**** Recorded data ****
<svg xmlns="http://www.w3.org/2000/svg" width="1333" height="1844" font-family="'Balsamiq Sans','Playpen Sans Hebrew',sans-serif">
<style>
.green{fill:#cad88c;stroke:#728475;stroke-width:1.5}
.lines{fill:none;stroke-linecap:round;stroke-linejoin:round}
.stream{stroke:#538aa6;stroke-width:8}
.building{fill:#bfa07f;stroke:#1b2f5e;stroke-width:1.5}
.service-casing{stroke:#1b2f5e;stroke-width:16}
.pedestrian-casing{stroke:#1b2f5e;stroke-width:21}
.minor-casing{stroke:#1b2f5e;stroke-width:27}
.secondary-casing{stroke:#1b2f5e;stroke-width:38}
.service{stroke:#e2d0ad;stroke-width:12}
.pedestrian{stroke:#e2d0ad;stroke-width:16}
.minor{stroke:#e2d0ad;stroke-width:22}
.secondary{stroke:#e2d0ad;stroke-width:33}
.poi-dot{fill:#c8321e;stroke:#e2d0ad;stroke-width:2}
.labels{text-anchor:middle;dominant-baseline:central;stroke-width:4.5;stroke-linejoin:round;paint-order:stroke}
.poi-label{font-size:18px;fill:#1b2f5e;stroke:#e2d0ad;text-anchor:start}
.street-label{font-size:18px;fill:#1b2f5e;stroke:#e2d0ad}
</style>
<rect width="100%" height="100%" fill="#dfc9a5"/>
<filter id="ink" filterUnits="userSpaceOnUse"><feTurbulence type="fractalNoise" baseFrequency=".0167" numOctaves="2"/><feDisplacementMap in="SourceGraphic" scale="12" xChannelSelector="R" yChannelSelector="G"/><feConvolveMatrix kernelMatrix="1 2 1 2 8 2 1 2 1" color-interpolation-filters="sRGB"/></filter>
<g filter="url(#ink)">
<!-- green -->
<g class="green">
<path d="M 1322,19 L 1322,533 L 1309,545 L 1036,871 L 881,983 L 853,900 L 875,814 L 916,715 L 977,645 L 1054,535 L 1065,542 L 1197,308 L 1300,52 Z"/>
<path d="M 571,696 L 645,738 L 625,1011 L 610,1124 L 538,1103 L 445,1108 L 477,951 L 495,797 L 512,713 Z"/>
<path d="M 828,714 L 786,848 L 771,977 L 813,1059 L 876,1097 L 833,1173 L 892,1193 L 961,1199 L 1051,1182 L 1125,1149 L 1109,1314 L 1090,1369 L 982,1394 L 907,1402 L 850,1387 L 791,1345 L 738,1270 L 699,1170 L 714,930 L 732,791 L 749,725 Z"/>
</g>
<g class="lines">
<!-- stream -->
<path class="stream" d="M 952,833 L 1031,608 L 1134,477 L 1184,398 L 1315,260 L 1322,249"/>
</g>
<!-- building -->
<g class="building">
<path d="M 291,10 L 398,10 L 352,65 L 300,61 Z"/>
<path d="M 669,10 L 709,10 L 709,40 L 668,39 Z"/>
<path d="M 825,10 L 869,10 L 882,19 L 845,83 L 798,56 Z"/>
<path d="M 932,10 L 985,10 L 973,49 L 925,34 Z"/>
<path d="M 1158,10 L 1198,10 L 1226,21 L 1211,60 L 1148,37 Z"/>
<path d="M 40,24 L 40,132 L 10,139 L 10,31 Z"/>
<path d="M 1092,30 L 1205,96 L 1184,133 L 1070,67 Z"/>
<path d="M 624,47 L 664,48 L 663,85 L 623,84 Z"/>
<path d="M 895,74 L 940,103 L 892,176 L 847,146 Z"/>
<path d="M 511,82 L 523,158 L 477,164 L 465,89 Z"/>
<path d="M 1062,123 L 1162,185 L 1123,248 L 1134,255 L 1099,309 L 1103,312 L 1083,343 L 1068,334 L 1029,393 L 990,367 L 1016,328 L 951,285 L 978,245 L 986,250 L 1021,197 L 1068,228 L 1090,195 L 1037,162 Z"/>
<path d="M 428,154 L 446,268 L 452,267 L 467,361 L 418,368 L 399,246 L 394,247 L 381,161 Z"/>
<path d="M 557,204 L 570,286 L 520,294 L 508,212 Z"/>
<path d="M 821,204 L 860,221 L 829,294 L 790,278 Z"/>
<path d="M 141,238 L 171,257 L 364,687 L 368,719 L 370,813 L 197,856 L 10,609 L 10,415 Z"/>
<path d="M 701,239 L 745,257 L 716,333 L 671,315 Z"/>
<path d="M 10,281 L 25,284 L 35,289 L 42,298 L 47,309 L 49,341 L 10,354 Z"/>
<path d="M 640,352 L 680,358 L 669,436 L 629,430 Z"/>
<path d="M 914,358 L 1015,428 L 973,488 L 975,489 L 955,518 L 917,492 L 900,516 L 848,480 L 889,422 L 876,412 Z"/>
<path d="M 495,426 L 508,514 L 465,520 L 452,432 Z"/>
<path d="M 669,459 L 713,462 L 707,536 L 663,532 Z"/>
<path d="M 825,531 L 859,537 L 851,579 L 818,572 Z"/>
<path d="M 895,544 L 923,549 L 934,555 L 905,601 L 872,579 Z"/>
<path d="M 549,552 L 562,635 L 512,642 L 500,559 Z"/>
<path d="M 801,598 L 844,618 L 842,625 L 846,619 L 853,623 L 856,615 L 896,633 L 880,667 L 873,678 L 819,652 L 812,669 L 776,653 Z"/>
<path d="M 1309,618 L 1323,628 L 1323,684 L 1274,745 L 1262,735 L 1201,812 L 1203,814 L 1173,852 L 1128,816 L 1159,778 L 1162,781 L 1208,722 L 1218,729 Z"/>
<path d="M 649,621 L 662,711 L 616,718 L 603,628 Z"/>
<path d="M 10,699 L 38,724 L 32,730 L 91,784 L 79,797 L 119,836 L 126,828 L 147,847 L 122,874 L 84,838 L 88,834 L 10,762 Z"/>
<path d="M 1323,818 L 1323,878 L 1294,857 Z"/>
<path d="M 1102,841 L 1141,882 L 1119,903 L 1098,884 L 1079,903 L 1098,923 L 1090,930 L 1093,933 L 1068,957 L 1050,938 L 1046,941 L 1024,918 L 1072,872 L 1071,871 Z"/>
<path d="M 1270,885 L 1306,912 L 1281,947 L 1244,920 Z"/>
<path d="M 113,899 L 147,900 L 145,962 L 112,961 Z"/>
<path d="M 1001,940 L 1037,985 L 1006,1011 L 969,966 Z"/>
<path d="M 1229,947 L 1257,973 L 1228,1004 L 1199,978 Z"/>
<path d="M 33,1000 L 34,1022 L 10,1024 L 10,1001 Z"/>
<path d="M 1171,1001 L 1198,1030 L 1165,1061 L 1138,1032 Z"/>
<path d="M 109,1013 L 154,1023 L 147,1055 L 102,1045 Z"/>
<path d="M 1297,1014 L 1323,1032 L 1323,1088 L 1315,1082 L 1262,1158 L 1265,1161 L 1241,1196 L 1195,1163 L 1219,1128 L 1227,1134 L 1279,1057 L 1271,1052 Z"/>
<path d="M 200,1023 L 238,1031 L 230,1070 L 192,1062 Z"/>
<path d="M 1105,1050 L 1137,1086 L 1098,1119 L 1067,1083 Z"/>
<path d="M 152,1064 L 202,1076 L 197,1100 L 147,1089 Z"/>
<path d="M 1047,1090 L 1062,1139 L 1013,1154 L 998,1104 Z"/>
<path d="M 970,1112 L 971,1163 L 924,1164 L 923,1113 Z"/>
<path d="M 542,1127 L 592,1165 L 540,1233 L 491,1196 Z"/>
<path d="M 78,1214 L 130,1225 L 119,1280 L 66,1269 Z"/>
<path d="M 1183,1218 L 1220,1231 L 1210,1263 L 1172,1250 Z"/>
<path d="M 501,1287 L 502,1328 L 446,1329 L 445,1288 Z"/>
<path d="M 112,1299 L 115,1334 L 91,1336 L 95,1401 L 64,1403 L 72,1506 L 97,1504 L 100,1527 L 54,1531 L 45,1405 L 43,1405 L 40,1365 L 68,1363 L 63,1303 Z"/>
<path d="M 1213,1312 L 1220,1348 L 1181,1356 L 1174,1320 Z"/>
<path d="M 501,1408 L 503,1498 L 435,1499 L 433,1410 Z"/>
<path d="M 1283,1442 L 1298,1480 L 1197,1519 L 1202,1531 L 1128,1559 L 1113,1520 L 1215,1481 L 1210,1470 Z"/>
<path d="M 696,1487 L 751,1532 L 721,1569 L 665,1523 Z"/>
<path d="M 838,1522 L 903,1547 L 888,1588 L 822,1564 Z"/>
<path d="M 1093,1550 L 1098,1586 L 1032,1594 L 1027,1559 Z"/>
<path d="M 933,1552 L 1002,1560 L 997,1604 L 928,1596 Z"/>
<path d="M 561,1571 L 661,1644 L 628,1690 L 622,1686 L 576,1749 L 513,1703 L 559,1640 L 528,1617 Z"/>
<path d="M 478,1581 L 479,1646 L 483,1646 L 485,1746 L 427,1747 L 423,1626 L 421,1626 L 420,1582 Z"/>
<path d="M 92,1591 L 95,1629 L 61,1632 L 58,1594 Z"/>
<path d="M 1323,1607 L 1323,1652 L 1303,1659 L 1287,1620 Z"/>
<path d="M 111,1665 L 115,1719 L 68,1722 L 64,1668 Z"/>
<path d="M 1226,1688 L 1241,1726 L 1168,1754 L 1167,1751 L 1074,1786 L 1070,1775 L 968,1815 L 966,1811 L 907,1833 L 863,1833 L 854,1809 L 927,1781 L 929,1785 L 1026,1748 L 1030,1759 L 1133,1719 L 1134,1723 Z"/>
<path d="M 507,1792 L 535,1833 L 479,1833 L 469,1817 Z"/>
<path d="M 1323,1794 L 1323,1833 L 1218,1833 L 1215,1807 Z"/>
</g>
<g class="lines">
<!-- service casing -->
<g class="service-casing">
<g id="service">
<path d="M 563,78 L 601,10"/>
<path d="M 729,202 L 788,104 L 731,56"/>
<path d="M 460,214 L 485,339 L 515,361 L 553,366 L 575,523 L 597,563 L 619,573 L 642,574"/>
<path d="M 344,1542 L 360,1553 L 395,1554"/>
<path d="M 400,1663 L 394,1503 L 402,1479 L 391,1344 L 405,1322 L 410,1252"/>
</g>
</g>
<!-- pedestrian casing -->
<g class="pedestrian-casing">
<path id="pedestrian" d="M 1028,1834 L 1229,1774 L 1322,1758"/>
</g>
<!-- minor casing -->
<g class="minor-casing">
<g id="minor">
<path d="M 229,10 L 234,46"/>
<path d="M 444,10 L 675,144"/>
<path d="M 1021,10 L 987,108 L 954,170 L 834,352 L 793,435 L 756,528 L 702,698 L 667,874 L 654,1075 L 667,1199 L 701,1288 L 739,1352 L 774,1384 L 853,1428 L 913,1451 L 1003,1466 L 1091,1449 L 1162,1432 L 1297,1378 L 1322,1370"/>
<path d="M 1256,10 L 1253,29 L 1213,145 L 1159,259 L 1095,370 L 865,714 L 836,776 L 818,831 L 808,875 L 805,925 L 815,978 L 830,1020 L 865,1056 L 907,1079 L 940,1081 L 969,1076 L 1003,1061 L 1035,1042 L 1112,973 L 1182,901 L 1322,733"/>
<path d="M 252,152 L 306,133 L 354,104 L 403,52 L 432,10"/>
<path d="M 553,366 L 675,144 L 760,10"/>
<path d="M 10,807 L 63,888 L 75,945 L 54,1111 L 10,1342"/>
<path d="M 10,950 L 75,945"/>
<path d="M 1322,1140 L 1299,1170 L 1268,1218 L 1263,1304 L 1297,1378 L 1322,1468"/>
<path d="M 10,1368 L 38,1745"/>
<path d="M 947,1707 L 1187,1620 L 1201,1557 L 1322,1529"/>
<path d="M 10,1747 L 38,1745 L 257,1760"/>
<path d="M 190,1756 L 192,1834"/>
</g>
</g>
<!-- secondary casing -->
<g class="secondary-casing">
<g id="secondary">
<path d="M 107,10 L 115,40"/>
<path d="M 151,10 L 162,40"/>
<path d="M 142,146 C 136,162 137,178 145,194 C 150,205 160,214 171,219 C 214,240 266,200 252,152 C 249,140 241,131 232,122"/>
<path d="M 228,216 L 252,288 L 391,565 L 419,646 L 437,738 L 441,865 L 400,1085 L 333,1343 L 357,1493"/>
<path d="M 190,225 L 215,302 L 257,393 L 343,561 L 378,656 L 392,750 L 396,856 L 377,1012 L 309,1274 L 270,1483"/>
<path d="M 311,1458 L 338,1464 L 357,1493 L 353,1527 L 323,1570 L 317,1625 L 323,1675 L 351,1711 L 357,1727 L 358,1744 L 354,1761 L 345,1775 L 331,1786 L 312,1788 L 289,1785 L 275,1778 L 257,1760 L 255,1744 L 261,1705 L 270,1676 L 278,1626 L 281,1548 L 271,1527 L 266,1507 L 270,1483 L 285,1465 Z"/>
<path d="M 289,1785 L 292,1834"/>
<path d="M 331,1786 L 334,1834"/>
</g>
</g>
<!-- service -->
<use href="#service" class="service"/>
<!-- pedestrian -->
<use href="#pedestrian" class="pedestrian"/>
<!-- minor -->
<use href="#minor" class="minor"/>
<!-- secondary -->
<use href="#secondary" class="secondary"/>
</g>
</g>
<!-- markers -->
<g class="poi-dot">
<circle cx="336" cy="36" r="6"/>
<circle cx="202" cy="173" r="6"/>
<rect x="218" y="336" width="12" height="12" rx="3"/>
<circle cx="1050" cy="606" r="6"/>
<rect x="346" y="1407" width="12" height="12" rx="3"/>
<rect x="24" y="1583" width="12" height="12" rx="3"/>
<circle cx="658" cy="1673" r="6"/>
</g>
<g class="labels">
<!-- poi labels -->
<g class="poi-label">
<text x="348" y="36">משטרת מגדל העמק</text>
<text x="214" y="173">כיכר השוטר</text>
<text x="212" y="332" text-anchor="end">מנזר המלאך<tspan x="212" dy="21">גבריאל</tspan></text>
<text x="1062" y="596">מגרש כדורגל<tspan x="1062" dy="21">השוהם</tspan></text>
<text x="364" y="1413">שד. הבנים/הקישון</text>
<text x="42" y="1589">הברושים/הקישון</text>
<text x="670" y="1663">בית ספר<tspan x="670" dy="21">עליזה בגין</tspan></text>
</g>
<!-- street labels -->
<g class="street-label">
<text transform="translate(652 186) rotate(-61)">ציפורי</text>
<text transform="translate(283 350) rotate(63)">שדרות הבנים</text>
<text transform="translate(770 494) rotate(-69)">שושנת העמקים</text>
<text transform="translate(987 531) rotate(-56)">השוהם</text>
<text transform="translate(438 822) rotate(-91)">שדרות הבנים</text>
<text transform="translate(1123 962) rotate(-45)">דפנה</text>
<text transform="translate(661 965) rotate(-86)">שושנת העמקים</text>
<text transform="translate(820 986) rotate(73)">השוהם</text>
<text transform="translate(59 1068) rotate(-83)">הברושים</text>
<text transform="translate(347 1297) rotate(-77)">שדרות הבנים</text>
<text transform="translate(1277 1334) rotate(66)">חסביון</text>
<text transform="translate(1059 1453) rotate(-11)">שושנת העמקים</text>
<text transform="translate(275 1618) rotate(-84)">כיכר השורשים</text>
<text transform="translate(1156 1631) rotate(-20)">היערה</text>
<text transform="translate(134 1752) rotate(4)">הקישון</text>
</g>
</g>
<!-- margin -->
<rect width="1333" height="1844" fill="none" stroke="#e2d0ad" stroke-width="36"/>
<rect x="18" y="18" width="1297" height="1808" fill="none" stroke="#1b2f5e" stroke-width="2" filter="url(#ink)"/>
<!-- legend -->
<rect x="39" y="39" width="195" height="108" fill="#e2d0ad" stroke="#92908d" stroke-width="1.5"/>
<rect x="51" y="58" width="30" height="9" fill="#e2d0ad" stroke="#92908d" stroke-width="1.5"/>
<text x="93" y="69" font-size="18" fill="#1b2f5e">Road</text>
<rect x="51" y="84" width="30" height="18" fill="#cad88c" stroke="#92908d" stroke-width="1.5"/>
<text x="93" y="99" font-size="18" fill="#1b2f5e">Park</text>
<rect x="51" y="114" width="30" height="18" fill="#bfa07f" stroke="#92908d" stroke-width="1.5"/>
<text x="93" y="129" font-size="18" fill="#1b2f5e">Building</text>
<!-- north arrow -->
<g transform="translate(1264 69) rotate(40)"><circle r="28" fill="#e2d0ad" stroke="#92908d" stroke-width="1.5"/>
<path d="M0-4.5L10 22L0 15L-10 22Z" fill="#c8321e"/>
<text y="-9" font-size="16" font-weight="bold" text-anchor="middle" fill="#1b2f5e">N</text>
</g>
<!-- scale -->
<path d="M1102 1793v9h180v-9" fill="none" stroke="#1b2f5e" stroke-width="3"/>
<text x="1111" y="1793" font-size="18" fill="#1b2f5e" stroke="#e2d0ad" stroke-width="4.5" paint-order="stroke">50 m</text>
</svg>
****
* **Goal of the exercise**
Tally the lines above containing "middle". Number only.

* **Exercise output**
2